Dieses kleine Buch habe ich nie besessen. Aber es entscheidet über mein Leben.
Ich bin einer von 10 Millionen Menschen weltweit die keinen Pass besitzen und somit staatenlos sind. Für diese Menschen bedeutet das meist ein Leben im Illegalen. Auch in Deutschland leben viele Menschen ohne Papiere.
Aber es gibt Wälder, es gibt Holz, es gibt Papier.
Also machte ich mich auf den Weg, mir meinen eigenen Pass zu beschaffen. Ein Leichtes.
Und hier ist er, mein Pass. Gefüllt mit Interviews Betroffener und den Verordnungen und Erlässen unserer Regierungen.
Auf jedem Papier steht seit 40 Jahren das Gleiche. Die Regierung weist an, ein Komitee zu gründen, das sich damit beschäftigt, dass JEDER Mensch in Libyen eine Nummer erhält. Wer diese Nummer hat, kann dann eine Staatsbürgerschaft beantragen. Eine gute Sache.
Nun bin ich auch seit fast 40 Jahren auf dieser Welt und ich habe noch immer keine Nummer. Die Behörden sagen, es sei in „Bearbeitung“ …
Aber jetzt habe ich meinen Pass. Den Pass eines Freien Libyen. Und vielleicht gibt es dieses Land irgendwann. Vielleicht erst, wenn ich gestorben bin. Und niemand wird es bemerken, denn es kann keine Nummer gelöscht werden, die es nicht gibt.
Der Paß ist der edelste Teil von einem Menschen. Er kommt auch nicht auf so einfache Weise zustand wie ein Mensch. Ein Mensch kann überall zustande kommen, auf die leichtsinnigste Art und ohne gescheiten Grund, aber ein Paß niemals. Dafür wird er auch anerkannt, wenn er gut ist, während ein Mensch so gut sein kann und doch nicht anerkannt wird.

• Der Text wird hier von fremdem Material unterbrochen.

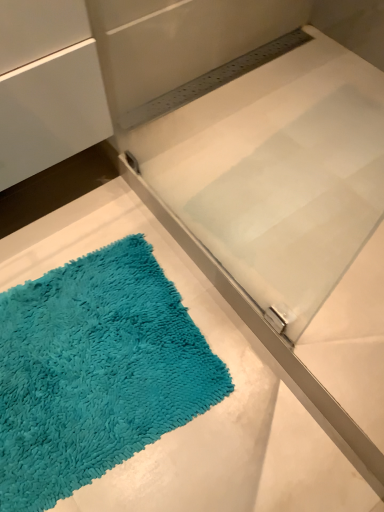
The width and height of the screenshot is (384, 512). What do you see at coordinates (95, 371) in the screenshot? I see `turquoise shaggy bath mat at lower left` at bounding box center [95, 371].

Image resolution: width=384 pixels, height=512 pixels. Identify the location of turquoise shaggy bath mat at lower left. (95, 371).

What is the approximate height of turquoise shaggy bath mat at lower left?

turquoise shaggy bath mat at lower left is 1.62 inches in height.

Locate an element on the screen. The height and width of the screenshot is (512, 384). turquoise shaggy bath mat at lower left is located at coordinates (95, 371).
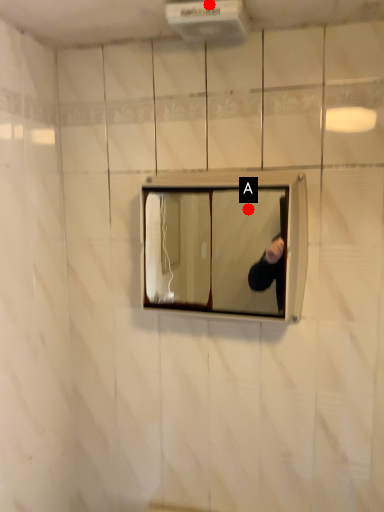
Question: Two points are circled on the image, labeled by A and B beside each circle. Which point appears farthest from the camera in this image?

Choices:
 (A) A is further
 (B) B is further

Answer: (A)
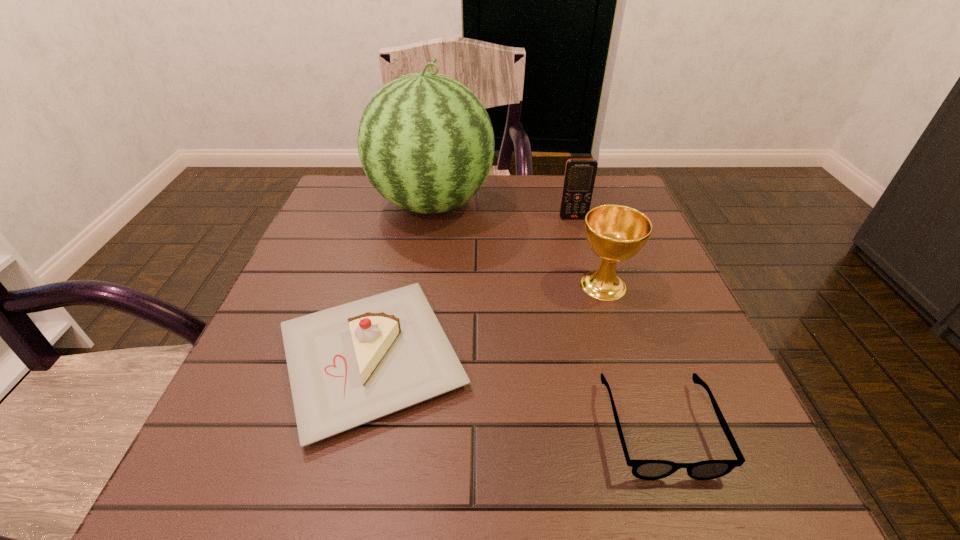
The image size is (960, 540). In order to click on cellular telephone that is at the far edge in this screenshot , I will do `click(580, 174)`.

Identify the location of cake present at the near edge. (348, 365).

The image size is (960, 540). I want to click on spectacles situated at the near edge, so click(x=642, y=469).

The image size is (960, 540). I want to click on watermelon positioned at the left edge, so pos(426,143).

Find the location of `cake present at the left edge`. cake present at the left edge is located at coordinates (348, 365).

I want to click on cellular telephone at the right edge, so click(x=580, y=174).

Locate an element on the screen. The width and height of the screenshot is (960, 540). chalice that is positioned at the right edge is located at coordinates (615, 233).

Where is `spectacles positioned at the right edge`? spectacles positioned at the right edge is located at coordinates (642, 469).

Locate an element on the screen. The height and width of the screenshot is (540, 960). object located at the far left corner is located at coordinates (426, 143).

Where is `object positioned at the near left corner`? object positioned at the near left corner is located at coordinates (348, 365).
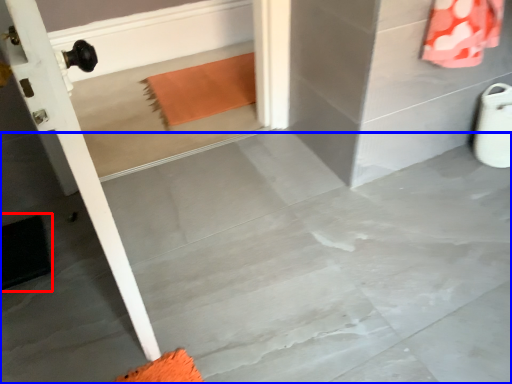
Question: Which of the following is the closest to the observer, doormat (highlighted by a red box) or concrete (highlighted by a blue box)?

Choices:
 (A) doormat
 (B) concrete

Answer: (B)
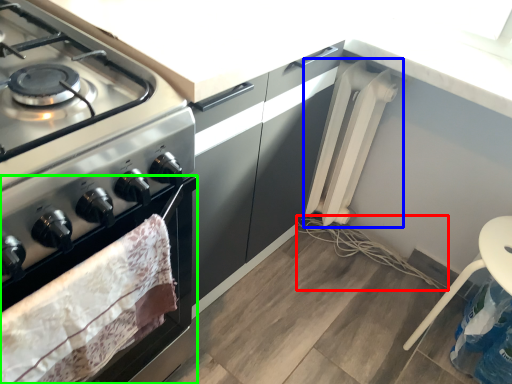
Question: Estimate the real-world distances between objects in this image. Which object is farther from string (highlighted by a red box), appliance (highlighted by a blue box) or oven (highlighted by a green box)?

Bertolt Brecht, Flüchtlingsgespräche, 1940/41
The noblest part of man is his passport. A man can come into the world anywhere, in the most careless way and for no good reason. But not a passport. That’s why its accepted if its good, but a man can be as good as he wants and no one will accept him.